You’re right, only secondary=true is needed. I think that was maybe an old bug, or just a manipulation error when I played around this months ago.

As an example if A depends on B and B depends on C, if we add C to A as you suggest and then later B drops dependency on C, you are left with an unused dependency in your project and/or your lockfile.

The same problem occurs when you need to specifically pin a version of a transitive dependency because reasons, no need to involve private registries to fall into this trap. I can’t vouch for everyone’s best practices, but if you need to add such an edge case to your pyproject, you comment it as such so that everyone knows what it’s about.

In fact, the same problem occurs if someone adds dependency A for new python code, then someone alters the code later and removes the usage. Unless you actively search the code base for more usages of some random import you just removed, you’re going to be left with one unused library. My opinion is that it’s a non-issue / user-error, this isn’t something poetry should be concerned about.

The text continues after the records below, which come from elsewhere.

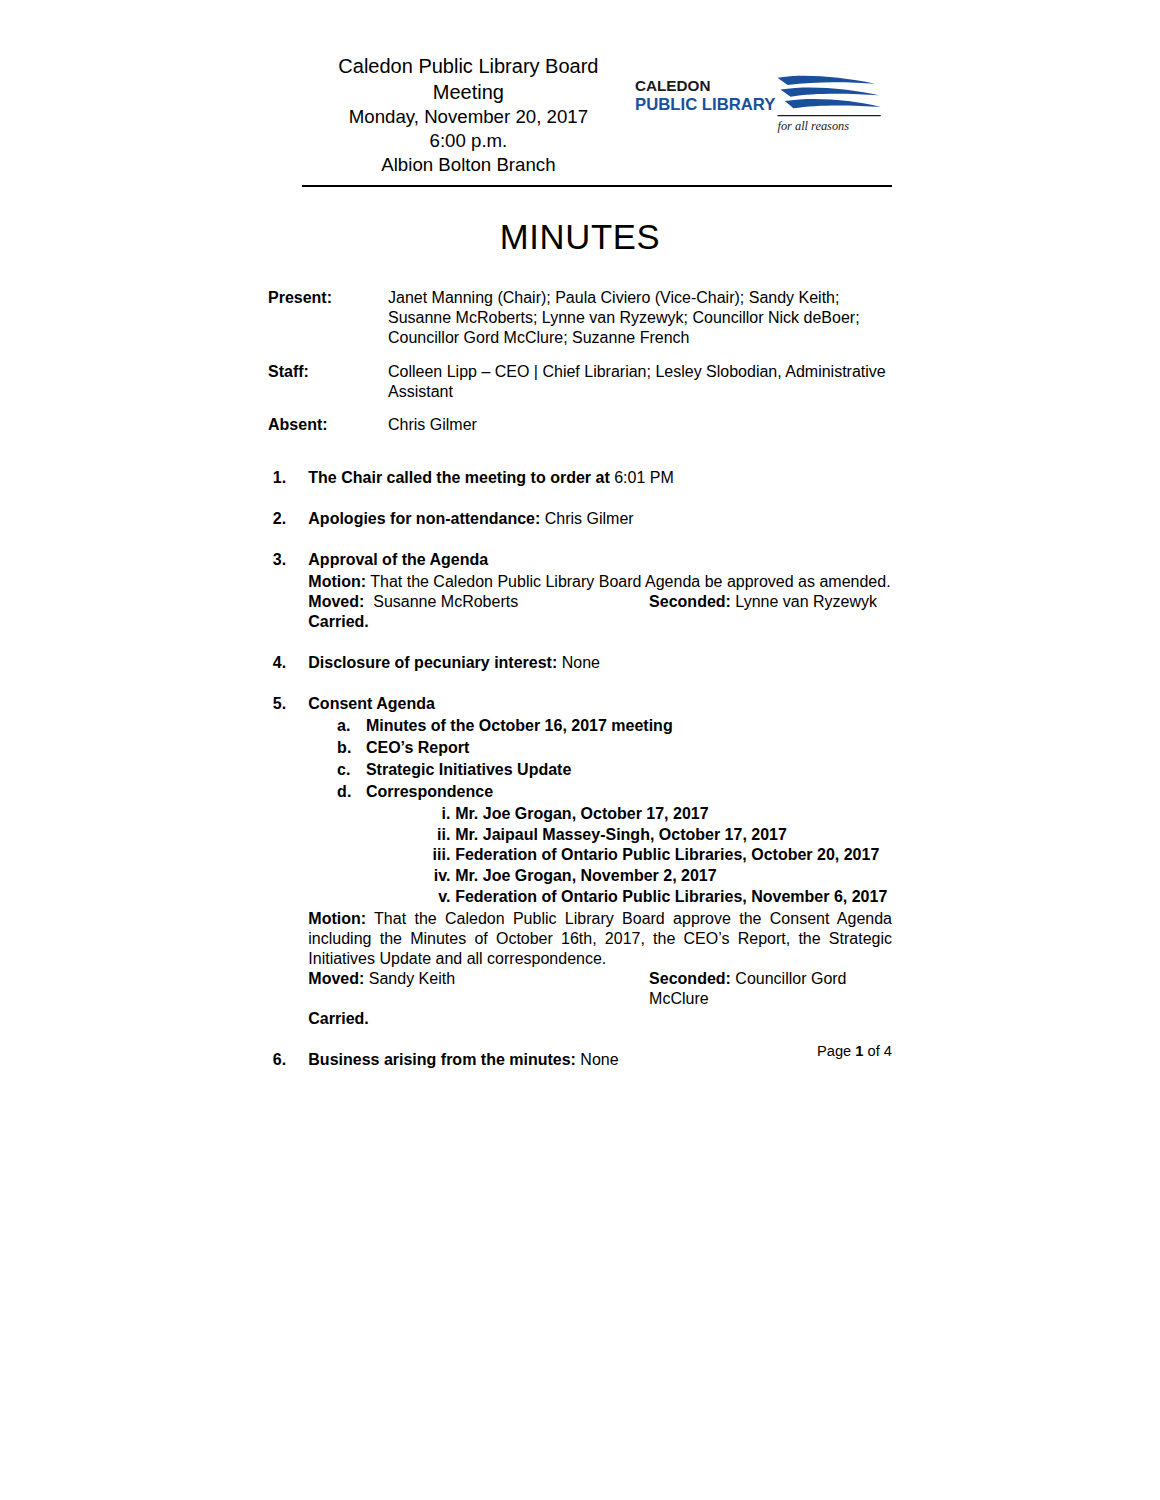Caledon Public Library Board Meeting
Monday, November 20, 2017
6:00 p.m.
Albion Bolton Branch
CALEDON PUBLIC LIBRARY for all reasons
MINUTES
| Present: | Janet Manning (Chair); Paula Civiero (Vice-Chair); Sandy Keith; Susanne McRoberts; Lynne van Ryzewyk; Councillor Nick deBoer; Councillor Gord McClure; Suzanne French |
| Staff: | Colleen Lipp – CEO / Chief Librarian; Lesley Slobodian, Administrative Assistant |
| Absent: | Chris Gilmer |
The Chair called the meeting to order at 6:01 PM
Apologies for non-attendance: Chris Gilmer
Approval of the Agenda
Motion: That the Caledon Public Library Board Agenda be approved as amended.
Moved: Susanne McRoberts
Seconded: Lynne van Ryzewyk
Carried.
Disclosure of pecuniary interest: None
Consent Agenda
Minutes of the October 16, 2017 meeting
CEO’s Report
Strategic Initiatives Update
Correspondence
Mr. Joe Grogan, October 17, 2017
Mr. Jaipaul Massey-Singh, October 17, 2017
Federation of Ontario Public Libraries, October 20, 2017
Mr. Joe Grogan, November 2, 2017
Federation of Ontario Public Libraries, November 6, 2017
Motion: That the Caledon Public Library Board approve the Consent Agenda including the Minutes of October 16th, 2017, the CEO’s Report, the Strategic Initiatives Update and all correspondence.
Moved: Sandy Keith
Seconded: Councillor Gord McClure
Carried.
Business arising from the minutes: None
Page 1 of 4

All that said, I’d suggest that we move off this issue for this discussion. Might be more constructive to discuss the change of “default” behaviour of adding a package source. Alternatively, discuss addition of an option disabling package searches unless explicitly used.

👍🏻

Poetry 1.1.12 and Windows, python 3.9. I just tested it again:

Given this:

[tool.poetry.dependencies]
python = ">=3.8"

requests = "*"


[[tool.poetry.source]]
name = "internal"
url = "https://pypi.my-company.com/simple/"
secondary = true
default = false

The lock doesn’t contain any repository information. But once I do this:

[tool.poetry.dependencies]
python = ">=3.8"

requests = { version = "*", source = "internal" }


[[tool.poetry.source]]
name = "internal"
url = "https://pypi.my-company.com/simple/"
secondary = true
default = false

Then the lock contains the repository information for the requests package exclusively.

Once I change to this:

[tool.poetry.dependencies]
python = ">=3.8"

requests = { version = "*" }


[[tool.poetry.source]]
name = "internal"
url = "https://pypi.my-company.com/simple/"
default = false

Then suddenly every single package in the lock contains my repository information (this seems to be a bug!).

This seems to work though:

[tool.poetry.dependencies]
python = ">=3.8"

requests = { version = "*" }


[[tool.poetry.source]]
name = "internal"
url = "https://pypi.my-company.com/simple/"
secondary = true

With the above, I don’t see any repo information. When I add source = "internal" then I get the same result as the first example: the repo information is added to the requests package and the other packages don’t have any repo information.

Will there be a fix supplied soon or some workaround? I am pretty stuck with trying to lock my deps with private repo and pypi.